(PROBLEM): From the entries below, copy each line in which the word "metrics" occurs.

(Saved data entries):
####################
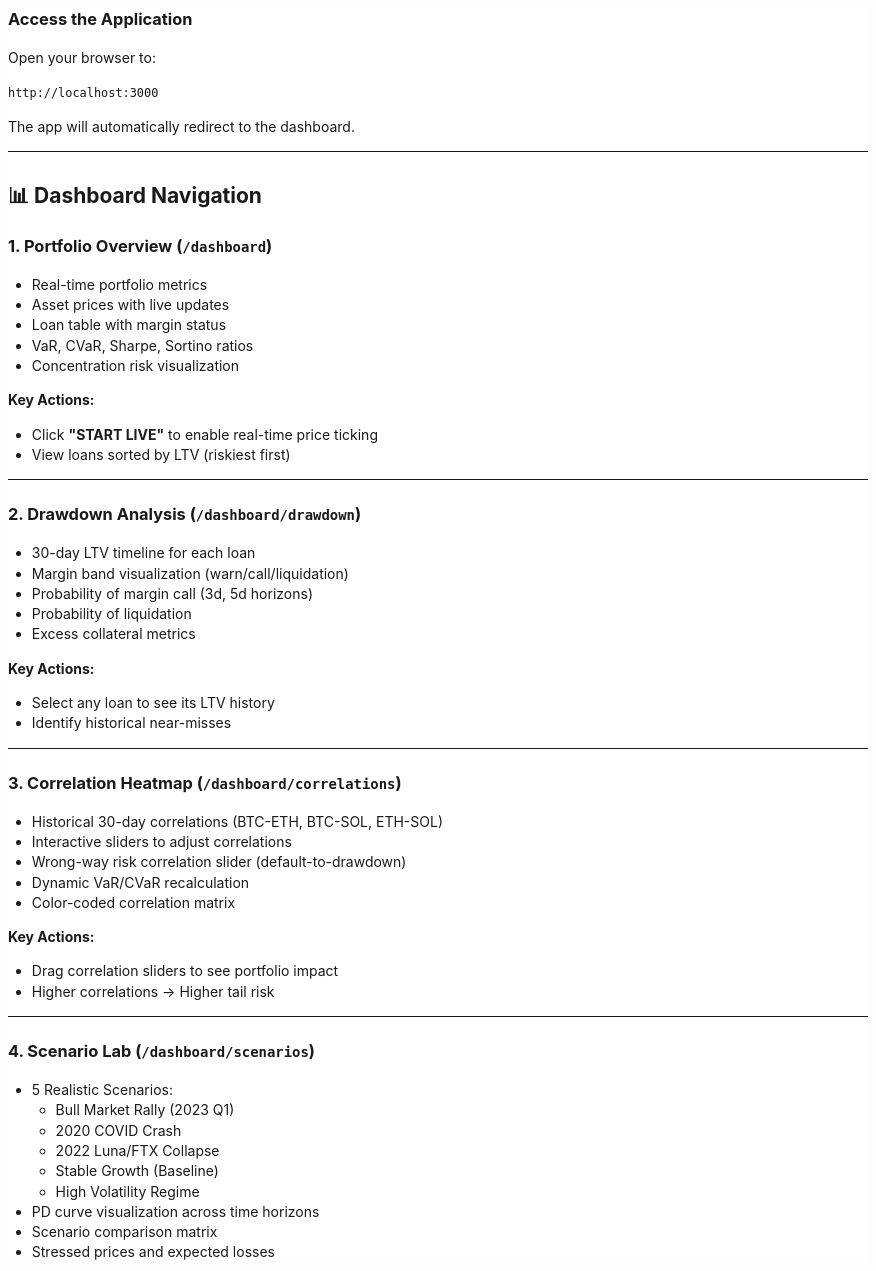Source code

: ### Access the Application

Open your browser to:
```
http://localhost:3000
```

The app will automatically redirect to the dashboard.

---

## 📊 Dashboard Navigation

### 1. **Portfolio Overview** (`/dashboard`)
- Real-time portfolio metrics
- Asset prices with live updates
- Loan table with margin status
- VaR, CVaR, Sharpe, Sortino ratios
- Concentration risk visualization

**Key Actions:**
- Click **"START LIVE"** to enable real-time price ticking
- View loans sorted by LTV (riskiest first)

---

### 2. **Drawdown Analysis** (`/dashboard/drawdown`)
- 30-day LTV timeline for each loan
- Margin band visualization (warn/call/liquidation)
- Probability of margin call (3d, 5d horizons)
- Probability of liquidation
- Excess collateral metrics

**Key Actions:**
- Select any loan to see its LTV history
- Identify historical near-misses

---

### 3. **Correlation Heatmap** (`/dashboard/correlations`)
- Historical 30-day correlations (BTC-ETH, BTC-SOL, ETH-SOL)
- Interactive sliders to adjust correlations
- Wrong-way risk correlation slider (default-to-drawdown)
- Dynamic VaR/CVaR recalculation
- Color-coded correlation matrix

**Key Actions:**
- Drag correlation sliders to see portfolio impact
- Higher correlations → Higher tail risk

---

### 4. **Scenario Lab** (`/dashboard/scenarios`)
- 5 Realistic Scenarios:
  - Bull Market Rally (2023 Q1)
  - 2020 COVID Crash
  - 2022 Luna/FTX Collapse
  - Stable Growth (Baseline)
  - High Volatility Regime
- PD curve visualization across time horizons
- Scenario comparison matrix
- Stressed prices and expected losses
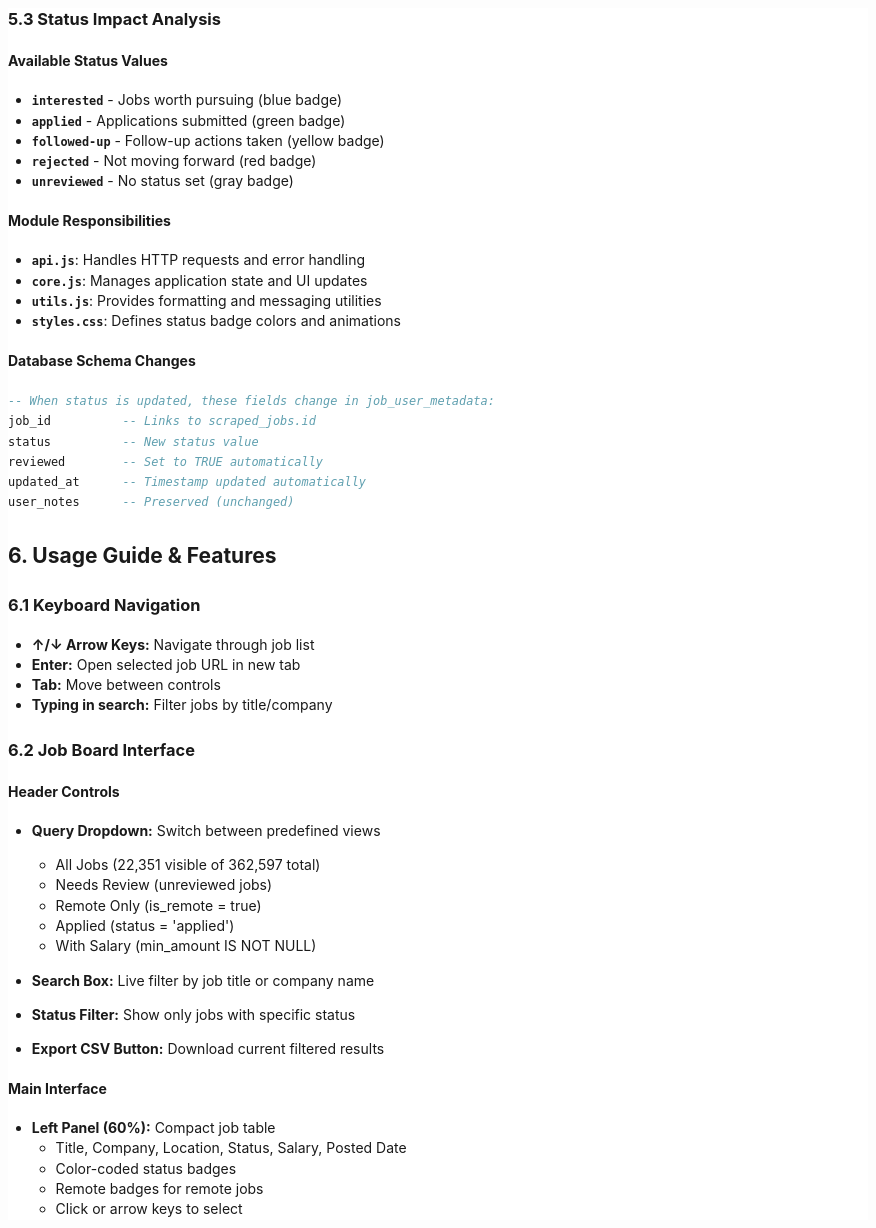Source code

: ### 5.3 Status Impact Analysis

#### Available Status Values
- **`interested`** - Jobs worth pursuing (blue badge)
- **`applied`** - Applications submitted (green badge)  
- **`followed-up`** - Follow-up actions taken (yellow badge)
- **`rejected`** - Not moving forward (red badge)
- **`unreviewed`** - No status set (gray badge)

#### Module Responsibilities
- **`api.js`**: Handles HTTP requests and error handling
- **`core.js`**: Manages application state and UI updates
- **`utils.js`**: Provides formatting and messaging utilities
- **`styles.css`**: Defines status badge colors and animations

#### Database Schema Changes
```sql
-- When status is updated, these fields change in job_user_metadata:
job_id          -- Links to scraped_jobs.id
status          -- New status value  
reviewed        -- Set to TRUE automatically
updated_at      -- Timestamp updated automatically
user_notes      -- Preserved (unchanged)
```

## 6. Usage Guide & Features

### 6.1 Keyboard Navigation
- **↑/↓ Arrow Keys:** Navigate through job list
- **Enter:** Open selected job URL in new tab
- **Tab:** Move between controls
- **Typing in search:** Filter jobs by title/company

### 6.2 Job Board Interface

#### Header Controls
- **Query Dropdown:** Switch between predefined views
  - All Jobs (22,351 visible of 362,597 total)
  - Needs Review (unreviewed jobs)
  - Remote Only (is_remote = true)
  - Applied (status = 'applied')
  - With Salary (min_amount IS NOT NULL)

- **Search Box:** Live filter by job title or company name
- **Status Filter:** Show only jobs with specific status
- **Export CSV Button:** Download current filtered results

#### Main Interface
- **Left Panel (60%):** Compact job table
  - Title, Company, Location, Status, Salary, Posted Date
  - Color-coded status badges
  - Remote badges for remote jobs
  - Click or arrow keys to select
####################
(EXERCISE SOLUTION):
- Real-time portfolio metrics
- Excess collateral metrics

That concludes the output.